Wouldn't an attacker need to be in my cable/wan subnet?

Derelict

I would not use that switch on WAN. It's a sketchy enough proposition with a good switch with a proper management VLAN.

belt9

Security wise for a switch on WAN how about a RADIUS server?

Doesn't pfSense even have a package for that?

Never used it before so might not work at all?

Derelict

What?

lexxai

Will add about security of this devices…
TL-SG1016DE security of changes value without any authentication.
It from testing of my device… VLAN1 is problem.
Now SG1016DE used only internally.

tpham3783

Hi guys,

Since TP-Link refused to give me the source code so I decided to take on this issue myself.

Here is how you can hack ( un-member ports on vlan1). I have already tested on the SG108PE (hw version 3) switch and it worked.
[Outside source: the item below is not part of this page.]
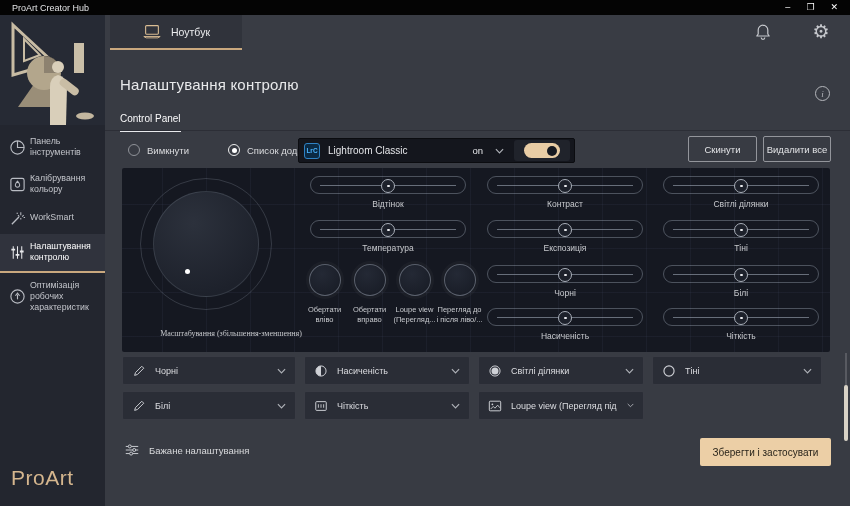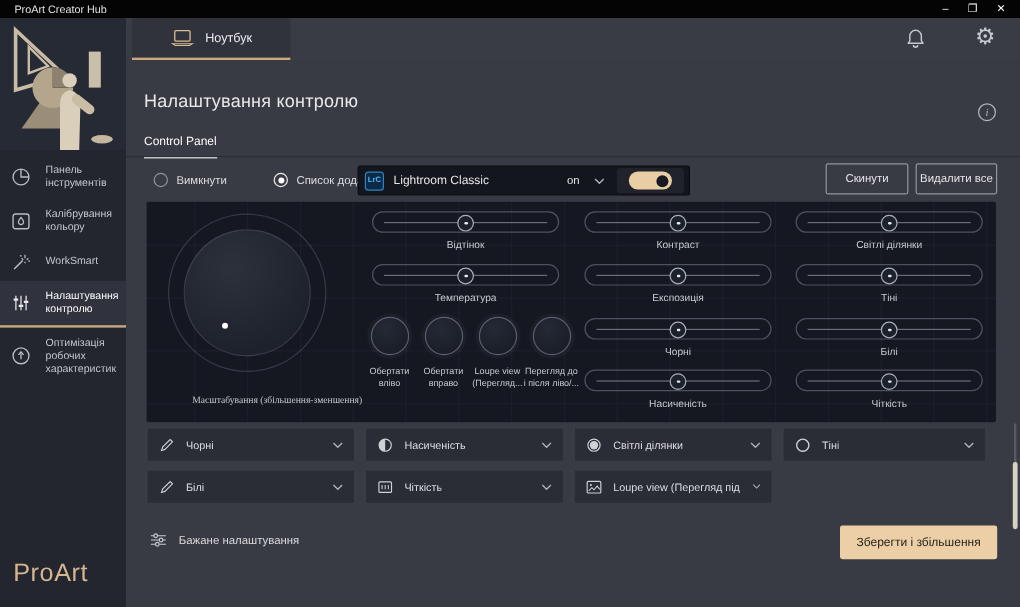"Панель інструментів" .nav-item { gap: 12px -> 4px }
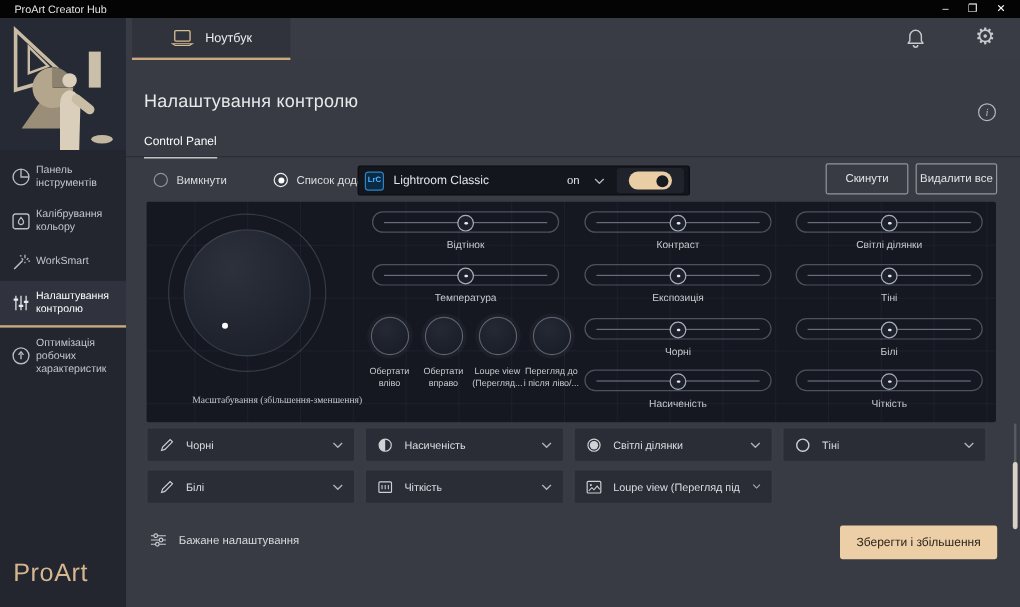"Зберегти і збільшення" button.save-btn { text: збільшення -> застосувати }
1. Setup your vlan configuration as usual
2. Save the config (config.cfg)
3. Open it up with a Hex-editor. Right after the text "Default_VLAN" you will see FF (that's basically means all 8 ports are member of untagged vlan1). Change it to 00 if you want to un-member all ports from vlan1. As shown in the attached picture, I changed it to 80 because I still wanted port 8 to be a member of vlan1 so that I can manage the switch from web-gui.
4. Save the file, restore the modified config in system:system_tools:restore_config
5. Wait for the switch to reboot, goto vlan config, notice that ports belonging to vlan1 are changed.

Cheers! I still hope for tp-link to fix this VLAN1 bug one day! This is just a work-around.

tp_vlan1_disable_all_ports.png_thumb

tp_link_unmember_vlan1_hack.png_thumb

JKnott

I'll have to give that a try with my 5 port switch. I don't suppose you'd have a fix for their TL-WA901N access point. ;)
It has the same problem where data from the native LAN leaks into the VLAN & 2nd SSID.

I think those TP Link engineers need a lesson or 2 on VLANs.

JKnott

That fix doesn't seem to apply to the TL-SG105E switch.

tpham3783

@JKnott:

That fix doesn't seem to apply to the TL-SG105E switch.

Were you able to see the port assignment changed in step# 5?

by the way, i saw vlan isolation w/ the work-around solution. The only thing I saw strange was that the switch's IP address is a member of all vlans. If I were to change my PC's IP address to the same subnet of the switch, I could communicate to it on non-native vlan, which is kinda weird.

However, the switch is no longer behaving like a dumb switch because ports are removed from vlan1.